◆ **What to work on**: Where a picture occurs in the data, omit it, and copy all remaining data exactly.

Page images and extracted text
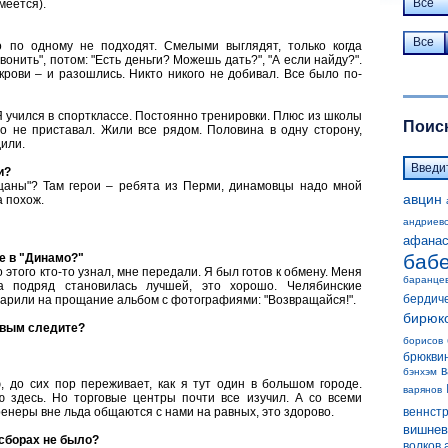
Все
меется).
Все
о по одному не подходят. Смелыми выглядят, только когда
онить", потом: "Есть деньги? Можешь дать?", "А если найду?".
крови – и разошлись. Никто никого не добивал. Все было по-
Я учился в спортклассе. Постоянно тренировки. Плюс из школы
Поиск
о не приставал. Жили все рядом. Половина в одну сторону,
дили.
и?
цаны"? Там герои – ребята из Перми, динамовцы надо мной
авцин
а похож.
андриев
афанас
баб
е в "Динамо?"
этого кто-то узнал, мне передали. Я был готов к обмену. Меня
баранце
а подряд становилась лучшей, это хорошо. Челябинские
бердич
арили на прощание альбом с фотографиями: "Возвращайся!".
бирюк
овым следите?
борисов
брюкви
в
бэнхэм
, до сих пор переживает, как я тут один в большом городе.
варянов
ю здесь. Но торговые центры почти все изучил. А со всеми
енеры вне льда общаются с нами на равных, это здорово.
веннст
вишнев
 сборах не было?
волков 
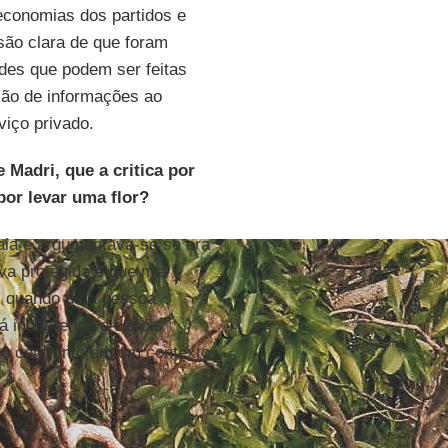
economias dos partidos e
são clara de que foram
ades que podem ser feitas
ção de informações ao
viço privado.
Madri, que a critica por
 por levar uma flor?
raia e argumentava-se se era
ava protegida e que me
l, quando uma pessoa
á indiferença e depois
do confronto em um contexto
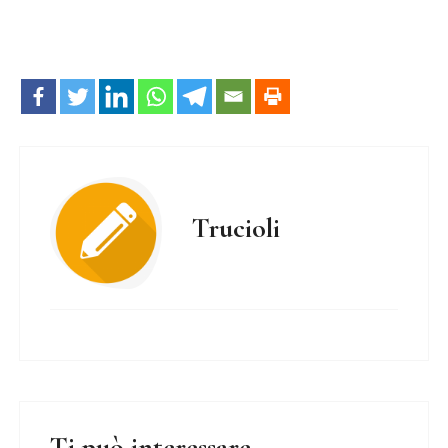
Trucioli
Ti può interessare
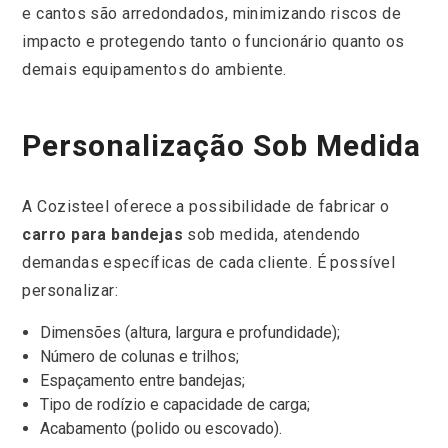
e cantos são arredondados, minimizando riscos de
impacto e protegendo tanto o funcionário quanto os
demais equipamentos do ambiente.
Personalização Sob Medida
A Cozisteel oferece a possibilidade de fabricar o
carro para bandejas
sob medida, atendendo
demandas específicas de cada cliente. É possível
personalizar:
Dimensões (altura, largura e profundidade);
Número de colunas e trilhos;
Espaçamento entre bandejas;
Tipo de rodízio e capacidade de carga;
Acabamento (polido ou escovado).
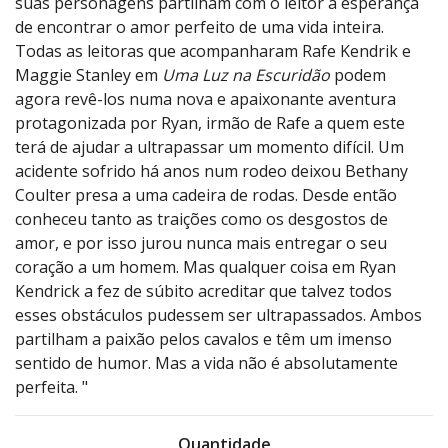
suas personagens partilham com o leitor a esperança
de encontrar o amor perfeito de uma vida inteira.
Todas as leitoras que acompanharam Rafe Kendrik e
Maggie Stanley em
Uma Luz na Escuridão
podem
agora revê-los numa nova e apaixonante aventura
protagonizada por Ryan, irmão de Rafe a quem este
terá de ajudar a ultrapassar um momento difícil. Um
acidente sofrido há anos num rodeo deixou Bethany
Coulter presa a uma cadeira de rodas. Desde então
conheceu tanto as traições como os desgostos de
amor, e por isso jurou nunca mais entregar o seu
coração a um homem. Mas qualquer coisa em Ryan
Kendrick a fez de súbito acreditar que talvez todos
esses obstáculos pudessem ser ultrapassados. Ambos
partilham a paixão pelos cavalos e têm um imenso
sentido de humor. Mas a vida não é absolutamente
perfeita. "
Quantidade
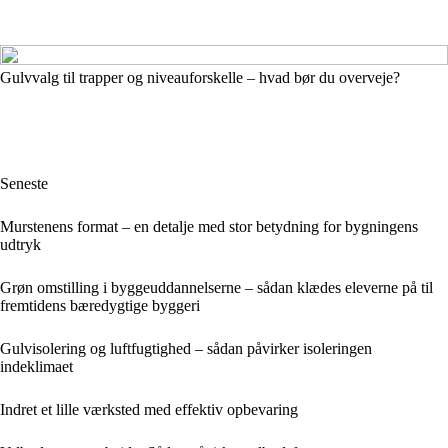
Gulvvalg til trapper og niveauforskelle – hvad bør du overveje?
Seneste
Murstenens format – en detalje med stor betydning for bygningens
udtryk
Grøn omstilling i byggeuddannelserne – sådan klædes eleverne på til
fremtidens bæredygtige byggeri
Gulvisolering og luftfugtighed – sådan påvirker isoleringen
indeklimaet
Indret et lille værksted med effektiv opbevaring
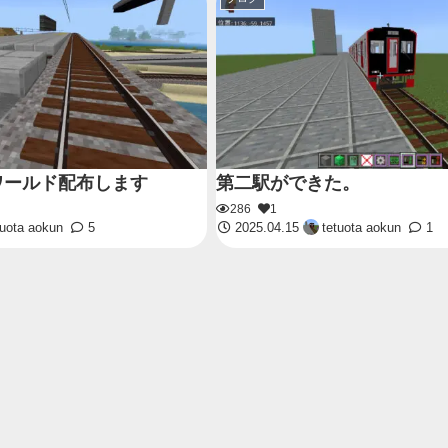
ワールド配布します
第二駅ができた。
286
1
tuota aokun
5
2025.04.15
tetuota aokun
1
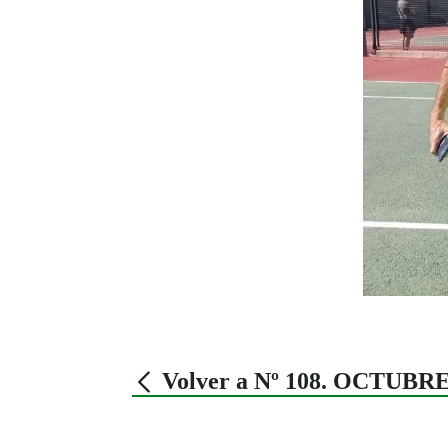
Volver a Nº 108. OCTUBRE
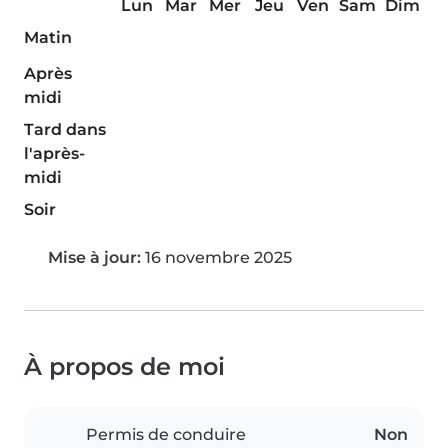
Lun
Mar
Mer
Jeu
Ven
Sam
Dim
Matin
Après
midi
Tard dans
l'après-
midi
Soir
Mise à jour:
16 novembre 2025
À propos de moi
Permis de conduire
Non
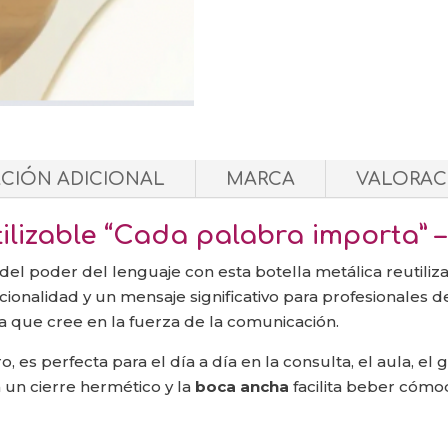
CIÓN ADICIONAL
MARCA
VALORACI
ilizable “Cada palabra importa” –
 del poder del lenguaje con esta botella metálica reutiliza
cionalidad y un mensaje significativo para profesionales de
 que cree en la fuerza de la comunicación.
, es perfecta para el día a día en la consulta, el aula, el 
un cierre hermético y la
boca ancha
facilita beber cómod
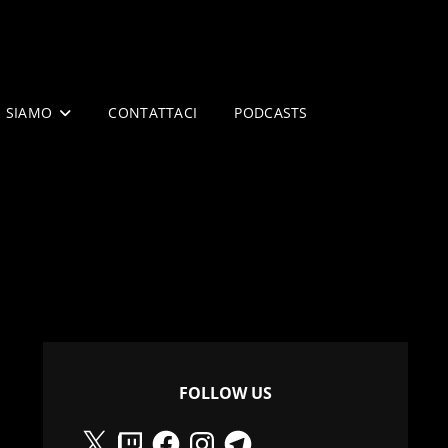
I SIAMO
CONTATTACI
PODCASTS
FOLLOW US
X
Twitch
Facebook
Instagram
Telegram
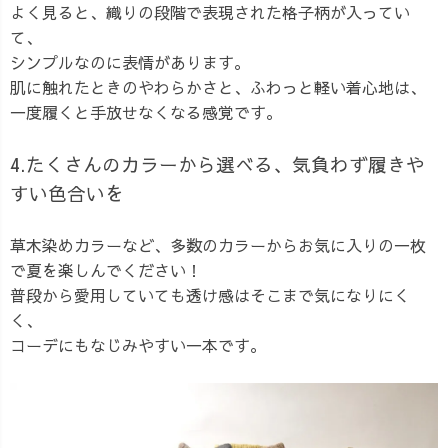
よく見ると、織りの段階で表現された格子柄が入ってい
て、
シンプルなのに表情があります。
肌に触れたときのやわらかさと、ふわっと軽い着心地は、
一度履くと手放せなくなる感覚です。
4.たくさんのカラーから選べる、気負わず履きや
すい色合いを
草木染めカラーなど、多数のカラーからお気に入りの一枚
で夏を楽しんでください！
普段から愛用していても透け感はそこまで気になりにく
く、
コーデにもなじみやすい一本です。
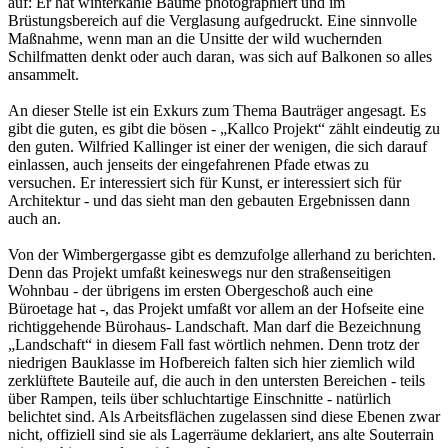
auf: Er hat winterkahle Bäume photographiert und im
Brüstungsbereich auf die Verglasung aufgedruckt. Eine sinnvolle
Maßnahme, wenn man an die Unsitte der wild wuchernden
Schilfmatten denkt oder auch daran, was sich auf Balkonen so alles
ansammelt.
An dieser Stelle ist ein Exkurs zum Thema Bauträger angesagt. Es
gibt die guten, es gibt die bösen - „Kallco Projekt“ zählt eindeutig zu
den guten. Wilfried Kallinger ist einer der wenigen, die sich darauf
einlassen, auch jenseits der eingefahrenen Pfade etwas zu
versuchen. Er interessiert sich für Kunst, er interessiert sich für
Architektur - und das sieht man den gebauten Ergebnissen dann
auch an.
Von der Wimbergergasse gibt es demzufolge allerhand zu berichten.
Denn das Projekt umfaßt keineswegs nur den straßenseitigen
Wohnbau - der übrigens im ersten Obergeschoß auch eine
Büroetage hat -, das Projekt umfaßt vor allem an der Hofseite eine
richtiggehende Bürohaus- Landschaft. Man darf die Bezeichnung
„Landschaft“ in diesem Fall fast wörtlich nehmen. Denn trotz der
niedrigen Bauklasse im Hofbereich falten sich hier ziemlich wild
zerklüftete Bauteile auf, die auch in den untersten Bereichen - teils
über Rampen, teils über schluchtartige Einschnitte - natürlich
belichtet sind. Als Arbeitsflächen zugelassen sind diese Ebenen zwar
nicht, offiziell sind sie als Lagerräume deklariert, ans alte Souterrain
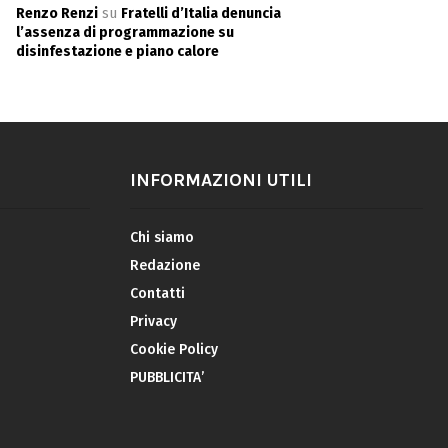
Renzo Renzi
su
Fratelli d’Italia denuncia
l’assenza di programmazione su
disinfestazione e piano calore
INFORMAZIONI UTILI
Chi siamo
Redazione
Contatti
Privacy
Cookie Policy
PUBBLICITA’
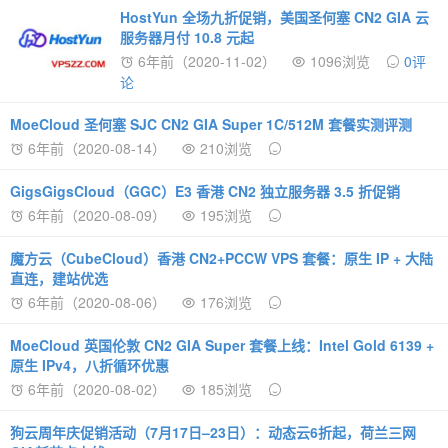
HostYun 全场九折促销，美国圣何塞 CN2 GIA 云
服务器月付 10.8 元起
6年前（2020-11-02）
1096浏览
0评
论
MoeCloud 圣何塞 SJC CN2 GIA Super 1C/512M 套餐实测评测
6年前（2020-08-14）
210浏览
GigsGigsCloud（GGC）E3 香港 CN2 独立服务器 3.5 折促销
6年前（2020-08-09）
195浏览
魔方云（CubeCloud）香港 CN2+PCCW VPS 套餐：原生 IP + 大陆
直连，建站优选
6年前（2020-08-06）
176浏览
MoeCloud 英国伦敦 CN2 GIA Super 套餐上线：Intel Gold 6139 +
原生 IPv4，八折循环优惠
6年前（2020-08-02）
185浏览
狗云周年庆促销活动（7月17日–23日）：动态云6折起，荷兰三网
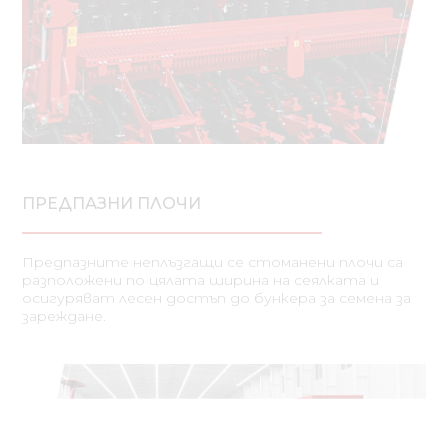
ПРЕДПАЗНИ ПЛОЧИ
Предпазните неплъзгащи се стоманени плочи са
разположени по цялата ширина на сеялката и
осигуряват лесен достъп до бункера за семена за
зареждане.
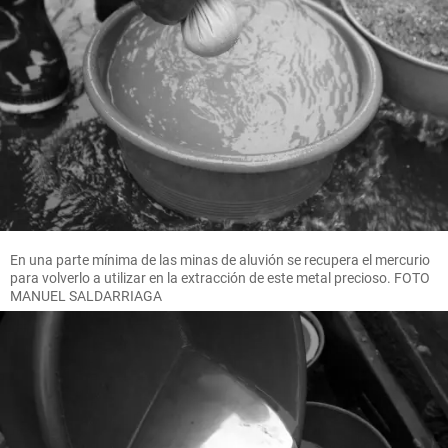
En una parte mínima de las minas de aluvión se recupera el mercurio
para volverlo a utilizar en la extracción de este metal precioso. FOTO
MANUEL SALDARRIAGA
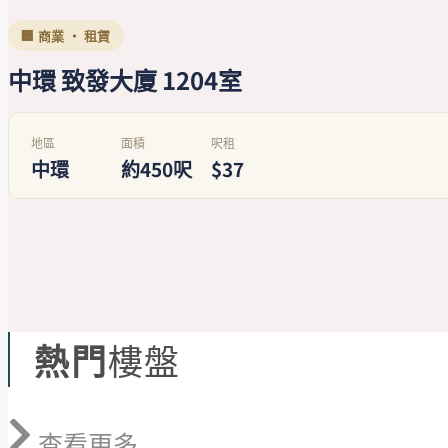
🏢 商業 · 租賃
中環 致發大廈 1204室
地區
面積
呎租
中環
約450呎
$37
熱門
樓盤
查看更多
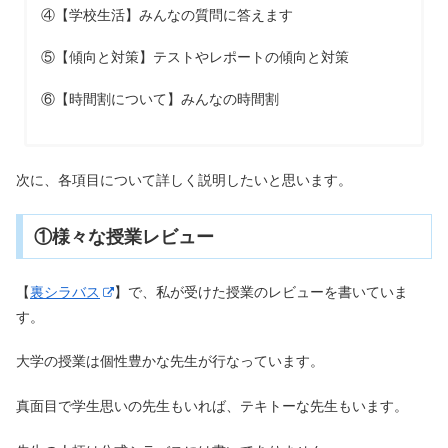
④【学校生活】みんなの質問に答えます
⑤【傾向と対策】テストやレポートの傾向と対策
⑥【時間割について】みんなの時間割
次に、各項目について詳しく説明したいと思います。
①様々な授業レビュー
【
裏シラバス
】で、私が受けた授業のレビューを書いていま
す。
大学の授業は個性豊かな先生が行なっています。
真面目で学生思いの先生もいれば、テキトーな先生もいます。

◆ **Solution for this problem**:
Все
меется).
Все
о по одному не подходят. Смелыми выглядят, только когда
онить", потом: "Есть деньги? Можешь дать?", "А если найду?".
крови – и разошлись. Никто никого не добивал. Все было по-
Я учился в спортклассе. Постоянно тренировки. Плюс из школы
Поиск
о не приставал. Жили все рядом. Половина в одну сторону,
дили.
и?
цаны"? Там герои – ребята из Перми, динамовцы надо мной
авцин
а похож.
андриев
афанас
баб
е в "Динамо?"
этого кто-то узнал, мне передали. Я был готов к обмену. Меня
баранце
а подряд становилась лучшей, это хорошо. Челябинские
бердич
арили на прощание альбом с фотографиями: "Возвращайся!".
бирюк
овым следите?
борисов
брюкви
в
бэнхэм
, до сих пор переживает, как я тут один в большом городе.
варянов
ю здесь. Но торговые центры почти все изучил. А со всеми
енеры вне льда общаются с нами на равных, это здорово.
веннст
вишнев
 сборах не было?
волков 
economias dos partidos e
são clara de que foram
ades que podem ser feitas
ção de informações ao
viço privado.
Madri, que a critica por
 por levar uma flor?
raia e argumentava-se se era
ava protegida e que me
l, quando uma pessoa
á indiferença e depois
do confronto em um contexto
Trucioli
Ti può interessare
e cantos são arredondados, minimizando riscos de
impacto e protegendo tanto o funcionário quanto os
demais equipamentos do ambiente.
Personalização Sob Medida
A Cozisteel oferece a possibilidade de fabricar o
carro para bandejas
sob medida, atendendo
demandas específicas de cada cliente. É possível
personalizar:
Dimensões (altura, largura e profundidade);
Número de colunas e trilhos;
Espaçamento entre bandejas;
Tipo de rodízio e capacidade de carga;
Acabamento (polido ou escovado).
suas personagens partilham com o leitor a esperança
de encontrar o amor perfeito de uma vida inteira.
Todas as leitoras que acompanharam Rafe Kendrik e
Maggie Stanley em
Uma Luz na Escuridão
podem
agora revê-los numa nova e apaixonante aventura
protagonizada por Ryan, irmão de Rafe a quem este
terá de ajudar a ultrapassar um momento difícil. Um
acidente sofrido há anos num rodeo deixou Bethany
Coulter presa a uma cadeira de rodas. Desde então
conheceu tanto as traições como os desgostos de
amor, e por isso jurou nunca mais entregar o seu
coração a um homem. Mas qualquer coisa em Ryan
Kendrick a fez de súbito acreditar que talvez todos
esses obstáculos pudessem ser ultrapassados. Ambos
partilham a paixão pelos cavalos e têm um imenso
sentido de humor. Mas a vida não é absolutamente
perfeita. "
Quantidade
Gulvvalg til trapper og niveauforskelle – hvad bør du overveje?
Seneste
Murstenens format – en detalje med stor betydning for bygningens
udtryk
Grøn omstilling i byggeuddannelserne – sådan klædes eleverne på til
fremtidens bæredygtige byggeri
Gulvisolering og luftfugtighed – sådan påvirker isoleringen
indeklimaet
Indret et lille værksted med effektiv opbevaring
ワールド配布します
第二駅ができた。
286
1
tuota aokun
5
2025.04.15
tetuota aokun
1
Volver a Nº 108. OCTUBRE
Lun
Mar
Mer
Jeu
Ven
Sam
Dim
Matin
Après
midi
Tard dans
l'après-
midi
Soir
Mise à jour:
16 novembre 2025
À propos de moi
Permis de conduire
Non
CIÓN ADICIONAL
MARCA
VALORACI
ilizable “Cada palabra importa” –
 del poder del lenguaje con esta botella metálica reutiliza
cionalidad y un mensaje significativo para profesionales de
 que cree en la fuerza de la comunicación.
, es perfecta para el día a día en la consulta, el aula, el 
un cierre hermético y la
boca ancha
facilita beber cómod
I SIAMO
CONTATTACI
PODCASTS
FOLLOW US
X
Twitch
Facebook
Instagram
Telegram
よく見ると、織りの段階で表現された格子柄が入ってい
て、
シンプルなのに表情があります。
肌に触れたときのやわらかさと、ふわっと軽い着心地は、
一度履くと手放せなくなる感覚です。
4.たくさんのカラーから選べる、気負わず履きや
すい色合いを
草木染めカラーなど、多数のカラーからお気に入りの一枚
で夏を楽しんでください！
普段から愛用していても透け感はそこまで気になりにく
く、
コーデにもなじみやすい一本です。
auf: Er hat winterkahle Bäume photographiert und im
Brüstungsbereich auf die Verglasung aufgedruckt. Eine sinnvolle
Maßnahme, wenn man an die Unsitte der wild wuchernden
Schilfmatten denkt oder auch daran, was sich auf Balkonen so alles
ansammelt.
An dieser Stelle ist ein Exkurs zum Thema Bauträger angesagt. Es
gibt die guten, es gibt die bösen - „Kallco Projekt“ zählt eindeutig zu
den guten. Wilfried Kallinger ist einer der wenigen, die sich darauf
einlassen, auch jenseits der eingefahrenen Pfade etwas zu
versuchen. Er interessiert sich für Kunst, er interessiert sich für
Architektur - und das sieht man den gebauten Ergebnissen dann
auch an.
Von der Wimbergergasse gibt es demzufolge allerhand zu berichten.
Denn das Projekt umfaßt keineswegs nur den straßenseitigen
Wohnbau - der übrigens im ersten Obergeschoß auch eine
Büroetage hat -, das Projekt umfaßt vor allem an der Hofseite eine
richtiggehende Bürohaus- Landschaft. Man darf die Bezeichnung
„Landschaft“ in diesem Fall fast wörtlich nehmen. Denn trotz der
niedrigen Bauklasse im Hofbereich falten sich hier ziemlich wild
zerklüftete Bauteile auf, die auch in den untersten Bereichen - teils
über Rampen, teils über schluchtartige Einschnitte - natürlich
belichtet sind. Als Arbeitsflächen zugelassen sind diese Ebenen zwar
nicht, offiziell sind sie als Lagerräume deklariert, ans alte Souterrain
Renzo Renzi
su
Fratelli d’Italia denuncia
l’assenza di programmazione su
disinfestazione e piano calore
INFORMAZIONI UTILI
Chi siamo
Redazione
Contatti
Privacy
Cookie Policy
PUBBLICITA’
HostYun 全场九折促销，美国圣何塞 CN2 GIA 云
服务器月付 10.8 元起
6年前（2020-11-02）
1096浏览
0评
论
MoeCloud 圣何塞 SJC CN2 GIA Super 1C/512M 套餐实测评测
6年前（2020-08-14）
210浏览
GigsGigsCloud（GGC）E3 香港 CN2 独立服务器 3.5 折促销
6年前（2020-08-09）
195浏览
魔方云（CubeCloud）香港 CN2+PCCW VPS 套餐：原生 IP + 大陆
直连，建站优选
6年前（2020-08-06）
176浏览
MoeCloud 英国伦敦 CN2 GIA Super 套餐上线：Intel Gold 6139 +
原生 IPv4，八折循环优惠
6年前（2020-08-02）
185浏览
狗云周年庆促销活动（7月17日–23日）：动态云6折起，荷兰三网
ПРЕДПАЗНИ ПЛОЧИ
Предпазните неплъзгащи се стоманени плочи са
разположени по цялата ширина на сеялката и
осигуряват лесен достъп до бункера за семена за
зареждане.
En una parte mínima de las minas de aluvión se recupera el mercurio
para volverlo a utilizar en la extracción de este metal precioso. FOTO
MANUEL SALDARRIAGA
🏢 商業 · 租賃
中環 致發大廈 1204室
地區
面積
呎租
中環
約450呎
$37
熱門
樓盤
查看更多
④【学校生活】みんなの質問に答えます
⑤【傾向と対策】テストやレポートの傾向と対策
⑥【時間割について】みんなの時間割
次に、各項目について詳しく説明したいと思います。
①様々な授業レビュー
【
裏シラバス
】で、私が受けた授業のレビューを書いていま
す。
大学の授業は個性豊かな先生が行なっています。
真面目で学生思いの先生もいれば、テキトーな先生もいます。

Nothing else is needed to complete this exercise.